Grid control therapy

I've had a lot of bad experiencing installing and managing the OEM grid control.  Today has been the worst day ever and - as an alternative to self-mutilation - I decided that I would document my woes as they occur as a sort of therapy

<p>oem blog</p>  

Here's the background to my latest woes:

On Monday I realized that the database that holds my test grid control repository was severly corrupt: a bunch of ora-600s with internal codes that were associated with rollback segment corruption.  Since the DB had no "real" data and I was lacking a recent backup I decided to rebuild the (RAC cluster) database.

The rebuild was no drama, but since this DB had my grid control repository I decided I'd better re-install grid control as well.  That's when everything went south.

The installation would proceed normally without errors until it reported errors configuring the agent. 

Logs showed that the agent was installed apparently OK,but that the management server was no-where to be found.  opmn status showed every other friggin process but not even an entry for the OMS.  The SYSMAN schema had not even been properly installed.  Somehow, installing the OMS for the second time was screwing things up.

[oracle@mel601416 ~]$ emctl status oms
Oracle Enterprise Manager 10g Release 10.2.0.1.0
Copyright (c) 1996, 2005 Oracle Corporation.  All rights reserved.
Oracle Management Server is not functioning because of the following reason:
Unexpected error occurred. Check error and log files.

There's no trace files indicating OMS has ever really started (No emoms.trc for instance).

The only logs are emctl logs - created when I do a status request - with AgentStatus.pm: Unknown command encountered.

So next I tried tearing everything down and installing grid control with a new database, thinking that surely this would avoid the apparent "I don't need to install a DB" problem.  No luck.  No database created - no attempt to start OMS.

So I tried renaming the /etc/oraInst.loc file so my installer was unaware of all previous installs.
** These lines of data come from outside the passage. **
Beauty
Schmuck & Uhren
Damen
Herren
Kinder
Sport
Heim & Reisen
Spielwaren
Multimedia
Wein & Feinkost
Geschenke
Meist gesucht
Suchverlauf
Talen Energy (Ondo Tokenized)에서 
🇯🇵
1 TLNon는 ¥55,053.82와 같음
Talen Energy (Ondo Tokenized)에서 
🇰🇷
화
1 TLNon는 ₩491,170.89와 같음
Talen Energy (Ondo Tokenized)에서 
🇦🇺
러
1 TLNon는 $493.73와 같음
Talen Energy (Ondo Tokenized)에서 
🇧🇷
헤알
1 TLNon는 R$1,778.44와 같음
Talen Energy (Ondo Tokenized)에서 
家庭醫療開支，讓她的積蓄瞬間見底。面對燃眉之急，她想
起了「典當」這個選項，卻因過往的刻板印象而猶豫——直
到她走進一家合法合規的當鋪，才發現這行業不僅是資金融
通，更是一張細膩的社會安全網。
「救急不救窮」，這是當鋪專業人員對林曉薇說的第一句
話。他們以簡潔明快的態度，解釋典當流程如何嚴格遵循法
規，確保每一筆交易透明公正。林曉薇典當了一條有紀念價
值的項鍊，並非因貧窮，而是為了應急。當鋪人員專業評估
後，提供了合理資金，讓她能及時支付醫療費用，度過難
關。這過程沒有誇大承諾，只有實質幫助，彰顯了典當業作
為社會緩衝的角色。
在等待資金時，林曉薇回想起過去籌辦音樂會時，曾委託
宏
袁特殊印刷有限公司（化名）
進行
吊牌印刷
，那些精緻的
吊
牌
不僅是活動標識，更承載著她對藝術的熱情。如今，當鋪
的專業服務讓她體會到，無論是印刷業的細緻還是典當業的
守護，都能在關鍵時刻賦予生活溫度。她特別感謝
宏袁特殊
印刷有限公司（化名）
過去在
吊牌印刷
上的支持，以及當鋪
Sigh.  Same result.   

I spent many hours scouring technet, metalink and googling.... eventually found http://forums.oracle.com/forums/thread.jspa?threadID=337544&start=15&tstart=0 in which a bunch of poor souls who have encountered this problem commiserate.  Suggestions from there include:

     
  • Remove any 'legacy' listeners (9i)
  •  
  • This mysterious sequence:

echo `find / -name libdb.so.2 -print` >> /etc/ld.so.conf
find . -name libdb.so.2 -print
.......
vi /etc/ldso.conf
- add result from find
ldconfig -v  (run as root)                   

     
  • clean up /etc/hosts (remove ipv6 and check hostname is exactly right)
  •  
  • turn off seLinux
  •  
  • remove all symlinks in the installation directory path
     

The last one really rang a bell with me, since only a few weeks ago I had in fact symlinked the oracle home to a new filesystem.  So....

Hooray!  Avoiding the symlinks allowed the OMS configuration to proceed.  Still had many hours of trying to install:  first had to remove SYSMAN and MGMT_VIEW schemas (see metalink note 358627.1).  Then I had mysterious communication failures during the final phase of opmn setup.  Sigh.  Being as it was close to midnight I blew it all away in the hope that a straight forward install would now work and (at about 1am) .... Kapla!  (Klingon for Victory: see http://www.khemorex-klinzhai.de/e/Hol/). 

Alls well that ends well?

This isn't the first time I've struggled with grid control install. My original attempt to install on a windows system never succeeded and while my previous linux based control worked fine most of the time, I still must have spend many hours fiddling with configuration files to make everything talk together properly.

I'm hardly an unbiased source - our Spotlight and Foglight products are sometimes seen to be competitive so you might want to take my opinions with a grain of salt.  However, I've become convinced that while Grid control and OEM undoubtedly reduce DBA overheads (though I think in some areas - particularly diagnostics and RAC OEM is way short of acceptable) the overhead of managing and configuration OEM/Grid is just too high.  And the reason is that the OEM stack is just way too complex a solution for the task at hand.  If you do a opmnctl status you'll see a list of at list eight seperate entities that interact to perform OMS services - and I bet that very few DBAs know what each of them are.   And that's before you add in the agents and internal web apps that perform the various OEM functions.

Compare the OEM/Grid implementation to the far simpler MySQLs LAMP based solution: the number of moving parts in the MySQL soluiton are far less than in OEM, and yet it appears to provide virtually the same functionality (for the DBA at least).

I can't help thinking that in the future every Oracle DBA is going to need to be an expert in the OEM software stack - and consequently an expert in J2EE, Apache, OC4J as well as OEM specifically - to be able to manage enterprise deployments. That's good news for the Oracle DBA job market - as automation reduces the overhead of managing the database, the overhead of managing the automation itself keeps us all in work :-).